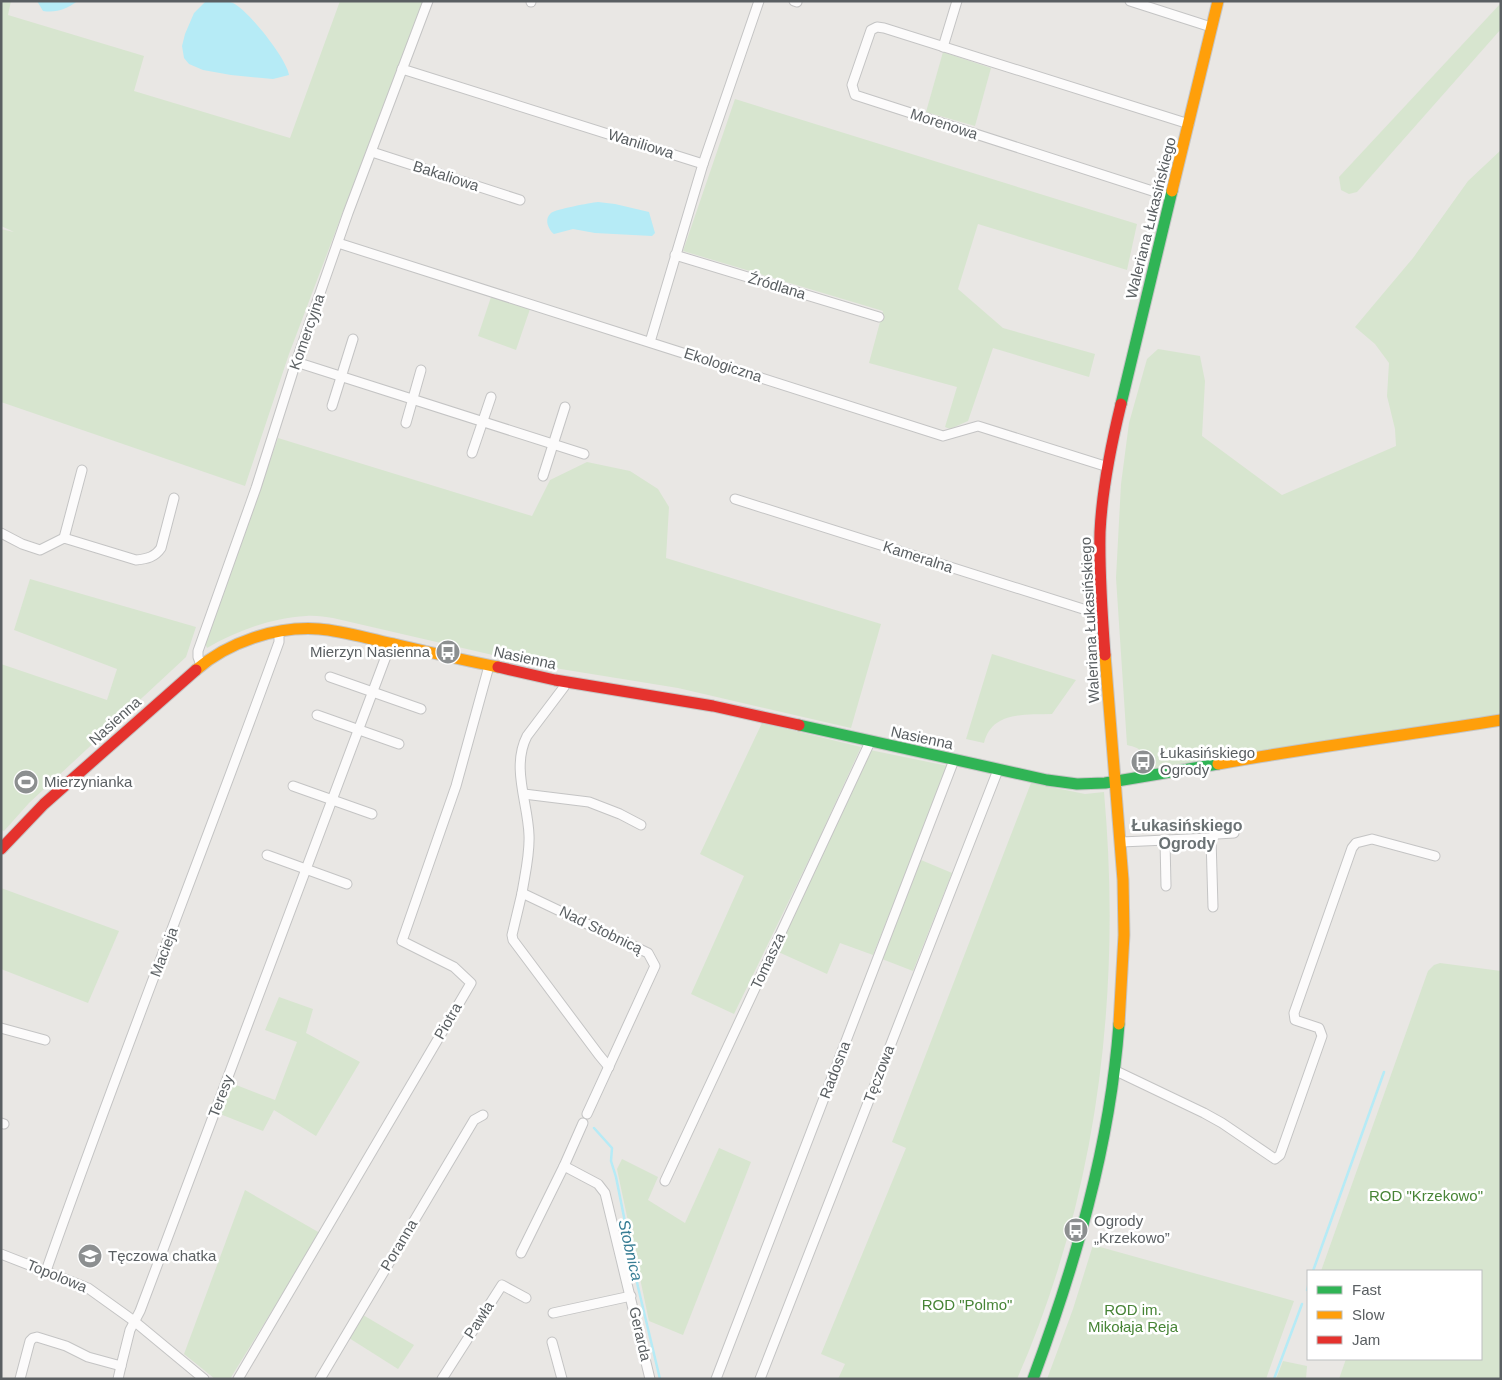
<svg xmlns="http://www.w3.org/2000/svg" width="1502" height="1380" font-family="Arial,sans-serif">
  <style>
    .green { fill: #d7e5cf }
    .water { fill: #b6ebf6 }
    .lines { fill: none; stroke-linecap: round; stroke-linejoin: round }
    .stream { stroke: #b6ebf6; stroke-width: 2.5 }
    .street-casing { stroke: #c4c4c4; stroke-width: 11 }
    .fast-casing { stroke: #c5c5c5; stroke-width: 13 }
    .slow-casing { stroke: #c5c5c5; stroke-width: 13 }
    .jam-casing { stroke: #c5c5c5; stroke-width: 13 }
    .street { stroke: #fcfbfb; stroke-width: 9 }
    .fast { stroke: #30b455; stroke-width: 11 }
    .slow { stroke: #ff9f0a; stroke-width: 11 }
    .jam { stroke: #e5322d; stroke-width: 11 }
    .labels { text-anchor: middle; stroke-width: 5; stroke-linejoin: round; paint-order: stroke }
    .street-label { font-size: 15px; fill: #5a5f62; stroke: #fff }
    .poi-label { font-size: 15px; fill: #5a5f62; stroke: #fff; text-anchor: start }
    .park-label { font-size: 15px; fill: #478436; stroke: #fff }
    .neighbourhood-label { font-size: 16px; font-weight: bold; fill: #6b7274; stroke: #fff }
    .water-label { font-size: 16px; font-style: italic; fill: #377d94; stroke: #fff }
  </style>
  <rect width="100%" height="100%" fill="#e9e7e4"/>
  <g class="green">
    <polygon points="1,1 11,1 8,15 144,56 134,91 290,138 340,1 423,1 289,354 245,486 1,402 1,229 14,232 1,226"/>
    <polygon points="1501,3 1501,29 1357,192 1349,194 1341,190 1339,177"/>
    <polygon points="943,52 991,68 975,126 926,112"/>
    <polygon points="735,99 1137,224 1127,270 978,224 958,289 1003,328 1095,354 1089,377 993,348 968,421 950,429 945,427 957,387 869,363 883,311 683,251"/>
    <path d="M 1501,150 L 1501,716 L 1148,771 C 1144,754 1145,749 1127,745 L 1116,578 L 1121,484 L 1129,423 L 1147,359 L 1158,349 L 1200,356 L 1205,381 L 1202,436 L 1282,495 L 1396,446 L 1395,429 L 1387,396 L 1389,363 L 1375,344 L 1355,327 L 1413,258 L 1468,181 Z"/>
    <polygon points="491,297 530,309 516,350 478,336"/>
    <path d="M 278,438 L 532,516 L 550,480 L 587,462 L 630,471 L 658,489 L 669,507 L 666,558 L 881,624 L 851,728 L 678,688 L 536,665 L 333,618 C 325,617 315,615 306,616 C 271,618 236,631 207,648 L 205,643 Z"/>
    <polygon points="30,579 196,627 186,657 29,803 4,831 1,830 1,664 107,700 117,669 14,630"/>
    <path d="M 992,654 L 1076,680 L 1052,714 C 1024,715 992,711 984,743 L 966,739 Z"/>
    <polygon points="762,723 861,747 817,843 734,1014 691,994 744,876 700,854"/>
    <polygon points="870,750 948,766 873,955 840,943 827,974 774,950"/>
    <path d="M 1031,783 L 1085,794 L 1104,792 C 1122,991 1098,1195 1017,1379 L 838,1379 L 845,1364 L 821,1354 L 906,1148 L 892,1142 Z"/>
    <polygon points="921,860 952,873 913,971 882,959"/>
    <polygon points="1,888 119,931 88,1003 1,969"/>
    <polygon points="1440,963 1501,971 1501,1379 1339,1379 1346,1359 1481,1359 1481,1271 1321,1271 1428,971 1434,965"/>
    <polygon points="279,997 313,1009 306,1033 360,1062 316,1136 274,1110 263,1131 220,1114 231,1083 275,1100 297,1042 265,1030"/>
    <polygon points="719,1148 751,1162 683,1335 649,1321 617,1169 622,1159 658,1177 648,1200 685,1223"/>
    <polygon points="245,1190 320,1233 230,1379 215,1379 184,1354"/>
    <polygon points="1093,1245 1294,1301 1266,1379 1047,1379 1073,1309"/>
    <polygon points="363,1315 414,1345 398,1369 349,1338"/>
    <polygon points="1283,1361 1307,1366 1306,1379 1276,1379"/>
  </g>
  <g class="water">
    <path d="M 37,1 L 78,1 C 66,9 57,13 43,11 Z"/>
    <path d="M 206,1 C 214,1 225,0 233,3 C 248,10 287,59 289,75 L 273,79 L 231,75 L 203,70 L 189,64 L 184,58 L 182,46 L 185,34 L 194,13 Z"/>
    <path d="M 598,202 L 615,204 L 649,212 L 655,233 L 652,236 L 595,233 L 573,229 L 554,234 C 548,229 544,219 551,213 C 556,209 590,203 598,202 Z"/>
  </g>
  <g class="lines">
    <g class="stream">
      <polyline points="594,1128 612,1148 611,1161 616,1177 638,1287 660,1379"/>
      <polyline points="1313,1271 1384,1072"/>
      <polyline points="1307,1290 1308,1286"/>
      <polyline points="1274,1379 1302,1304"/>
    </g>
    <defs>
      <g id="street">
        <polyline points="794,1 797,2"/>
        <polyline points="1130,1 1211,27"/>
        <polyline points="531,2 531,1"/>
        <polyline points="943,47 957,1"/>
        <polyline points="402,69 703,164"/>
        <polyline points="372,152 520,200"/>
        <polyline points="1171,197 855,95 852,85 871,30 877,27 884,28 1189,124"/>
        <polyline points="338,243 943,436 978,426 1108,467"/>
        <polyline points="675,255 879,317"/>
        <polyline points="650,342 703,164 759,1"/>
        <polyline points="296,362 584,454"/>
        <polyline points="332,406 353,339"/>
        <polyline points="406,423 421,370"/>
        <polyline points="472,453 491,397"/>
        <polyline points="543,476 565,407"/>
        <polyline points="735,499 1102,615"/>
        <path d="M 1,533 L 22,544 L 40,550 L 64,538 L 136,560 C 147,559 155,557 161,548 L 174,498"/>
        <polyline points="64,538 82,470"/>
        <polyline points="201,665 198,657 198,651 256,488 296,362 348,213 428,1"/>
        <polyline points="330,677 421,709"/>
        <path d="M 565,681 L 564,687 L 527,736 C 511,767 528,803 529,835 C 530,854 525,874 522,893 L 648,953 L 655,966 L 587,1114"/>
        <polyline points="317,715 399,744"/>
        <polyline points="293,786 372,814"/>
        <polyline points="524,794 589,802 620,814 641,825"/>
        <polyline points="1211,838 1213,907"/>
        <polyline points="1165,841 1166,886"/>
        <polyline points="1121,842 1211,838 1217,834 1234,833"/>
        <polyline points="267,855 347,884"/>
        <polyline points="522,893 512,935 513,940 599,1055 609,1067"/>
        <polyline points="1,1028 45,1040"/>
        <polyline points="1114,1070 1204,1113 1222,1123 1275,1159 1280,1155 1322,1036 1319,1028 1295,1020 1294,1013 1352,848 1356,843 1372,839 1435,856"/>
        <polyline points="1,1123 4,1124"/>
        <polyline points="564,1166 598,1184 605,1193 650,1379"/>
        <polyline points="665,1181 870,742"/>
        <polyline points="521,1253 564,1166 583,1123"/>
        <polyline points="1,1254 88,1288 134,1321 204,1379"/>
        <path d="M 46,1271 C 120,1060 203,852 279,642 L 279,632"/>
        <polyline points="553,1313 631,1296"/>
        <polyline points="552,1342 562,1379"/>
        <polyline points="20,1379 30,1341 33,1338 37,1337 66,1346 88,1357 121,1366 130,1330 140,1311 391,643"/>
        <polyline points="118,1379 121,1366"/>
        <polyline points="238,1379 471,983 454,967 402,941 456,786 489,666"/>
        <polyline points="320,1379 474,1120 483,1115"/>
        <polyline points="442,1379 502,1285 526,1298"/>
        <polyline points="716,1379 954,760"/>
        <polyline points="760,1379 998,770"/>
      </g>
      <g id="fast">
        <polyline points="1121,404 1172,191"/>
        <polyline points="799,725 1047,780 1077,784 1105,783 1218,764"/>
        <path d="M 1033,1379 C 1075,1265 1110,1146 1119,1024"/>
      </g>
      <g id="slow">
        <polyline points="1172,191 1218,1"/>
        <polyline points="1105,655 1123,880 1124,935 1119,1024"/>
        <path d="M 196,670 C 228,642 276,626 319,629 C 344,631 369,639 394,644 C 428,652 463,660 498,667"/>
        <path d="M 1218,764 C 1312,747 1407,735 1501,720"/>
      </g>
      <g id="jam">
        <path d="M 1105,655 C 1102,614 1099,574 1100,532 C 1102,489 1111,445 1121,404"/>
        <polyline points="498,667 555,680 713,706 799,725"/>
        <polyline points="1,849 44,804 196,670"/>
      </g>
    </defs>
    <use href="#street" class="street-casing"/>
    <use href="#fast" class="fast-casing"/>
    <use href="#slow" class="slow-casing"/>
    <use href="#jam" class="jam-casing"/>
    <use href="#street" class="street"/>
    <use href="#fast" class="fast"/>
    <use href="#slow" class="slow"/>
    <use href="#jam" class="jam"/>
  </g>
  <defs>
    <symbol id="bus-disc" viewBox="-11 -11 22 22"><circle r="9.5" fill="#8c8f90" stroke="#fff"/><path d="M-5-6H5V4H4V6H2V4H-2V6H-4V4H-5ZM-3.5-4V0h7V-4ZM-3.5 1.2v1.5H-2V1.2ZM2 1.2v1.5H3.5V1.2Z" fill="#fff"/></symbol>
    <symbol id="stadium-disc" viewBox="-11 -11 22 22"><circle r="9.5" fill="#8c8f90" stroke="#fff"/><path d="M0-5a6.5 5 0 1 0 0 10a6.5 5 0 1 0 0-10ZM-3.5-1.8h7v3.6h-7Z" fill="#fff"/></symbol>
    <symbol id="school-disc" viewBox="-11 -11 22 22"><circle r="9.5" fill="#8c8f90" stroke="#fff"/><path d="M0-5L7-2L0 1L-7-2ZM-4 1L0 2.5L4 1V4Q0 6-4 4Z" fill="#fff"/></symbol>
  </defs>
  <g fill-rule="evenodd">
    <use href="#bus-disc" x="434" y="638" width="28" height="28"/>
    <use href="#bus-disc" x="1129" y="748" width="28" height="28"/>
    <use href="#stadium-disc" x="12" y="768" width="28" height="28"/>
    <use href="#bus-disc" x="1062" y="1216" width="28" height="28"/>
    <use href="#school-disc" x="76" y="1242" width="28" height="28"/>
  </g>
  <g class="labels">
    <g class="street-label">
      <text transform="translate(944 124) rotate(18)" y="5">Morenowa</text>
      <text transform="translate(641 144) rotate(17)" y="5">Waniliowa</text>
      <text transform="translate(446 176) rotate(18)" y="5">Bakaliowa</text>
      <text transform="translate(1151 218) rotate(-76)" y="5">Waleriana Łukasińskiego</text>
      <text transform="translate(777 286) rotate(17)" y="5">Źródlana</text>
      <text transform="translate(307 332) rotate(-71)" y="5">Komercyjna</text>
      <text transform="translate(723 365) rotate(18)" y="5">Ekologiczna</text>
      <text transform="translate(918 557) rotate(18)" y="5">Kameralna</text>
      <text transform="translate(1090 620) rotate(-93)" y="5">Waleriana Łukasińskiego</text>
      <text transform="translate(525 658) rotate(12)" y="5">Nasienna</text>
      <text transform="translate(115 721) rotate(-42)" y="5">Nasienna</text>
      <text transform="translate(922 738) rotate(12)" y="5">Nasienna</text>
      <text transform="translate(601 930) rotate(26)" y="5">Nad Stobnicą</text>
      <text transform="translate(164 952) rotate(-69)" y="5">Macieja</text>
      <text transform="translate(768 961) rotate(-65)" y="5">Tomasza</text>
      <text transform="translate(448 1021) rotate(-60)" y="5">Piotra</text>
      <text transform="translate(835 1070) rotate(-69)" y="5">Radosna</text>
      <text transform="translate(879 1074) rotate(-69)" y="5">Tęczowa</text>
      <text transform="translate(221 1096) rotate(-69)" y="5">Teresy</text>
      <text transform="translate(399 1245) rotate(-59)" y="5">Poranna</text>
      <text transform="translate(57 1276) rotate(22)" y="5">Topolowa</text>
      <text transform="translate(479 1320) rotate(-57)" y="5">Pawła</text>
      <text transform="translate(640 1334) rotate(77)" y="5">Gerarda</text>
    </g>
    <g class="poi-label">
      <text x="430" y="657" text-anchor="end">Mierzyn Nasienna</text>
      <text x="1160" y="758">Łukasińskiego<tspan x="1160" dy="17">Ogrody</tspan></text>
      <text x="44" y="787">Mierzynianka</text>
      <text x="1094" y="1226">Ogrody<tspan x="1094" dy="17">„Krzekowo”</tspan></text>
      <text x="108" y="1261">Tęczowa chatka</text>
    </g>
    <g class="park-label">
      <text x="1426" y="1201">ROD "Krzekowo"</text>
      <text x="967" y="1310">ROD "Polmo"</text>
      <text x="1133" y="1315">ROD im.<tspan x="1133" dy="17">Mikołaja Reja</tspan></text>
    </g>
    <g class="neighbourhood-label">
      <text x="1187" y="831">Łukasińskiego<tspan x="1187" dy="18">Ogrody</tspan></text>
    </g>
    <g class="water-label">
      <text transform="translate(631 1250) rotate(77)" y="6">Stobnica</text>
    </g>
  </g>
  <rect width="1502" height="1380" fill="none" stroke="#5a5f62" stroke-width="5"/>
  <rect x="1307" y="1270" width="175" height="90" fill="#ffffff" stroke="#bdbfc0"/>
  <rect x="1317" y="1286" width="25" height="8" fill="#30b455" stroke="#bdbfc0"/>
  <text x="1352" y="1295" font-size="15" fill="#5a5f62">Fast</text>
  <rect x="1317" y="1311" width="25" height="8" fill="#ff9f0a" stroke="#bdbfc0"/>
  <text x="1352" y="1320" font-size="15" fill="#5a5f62">Slow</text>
  <rect x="1317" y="1336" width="25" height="8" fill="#e5322d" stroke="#bdbfc0"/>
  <text x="1352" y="1345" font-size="15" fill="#5a5f62">Jam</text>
</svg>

**********

## Action item
Pick every line from the listing holding the string "lines", and copy it.

## Task answer
    .lines { fill: none; stroke-linecap: round; stroke-linejoin: round }
  <g class="lines">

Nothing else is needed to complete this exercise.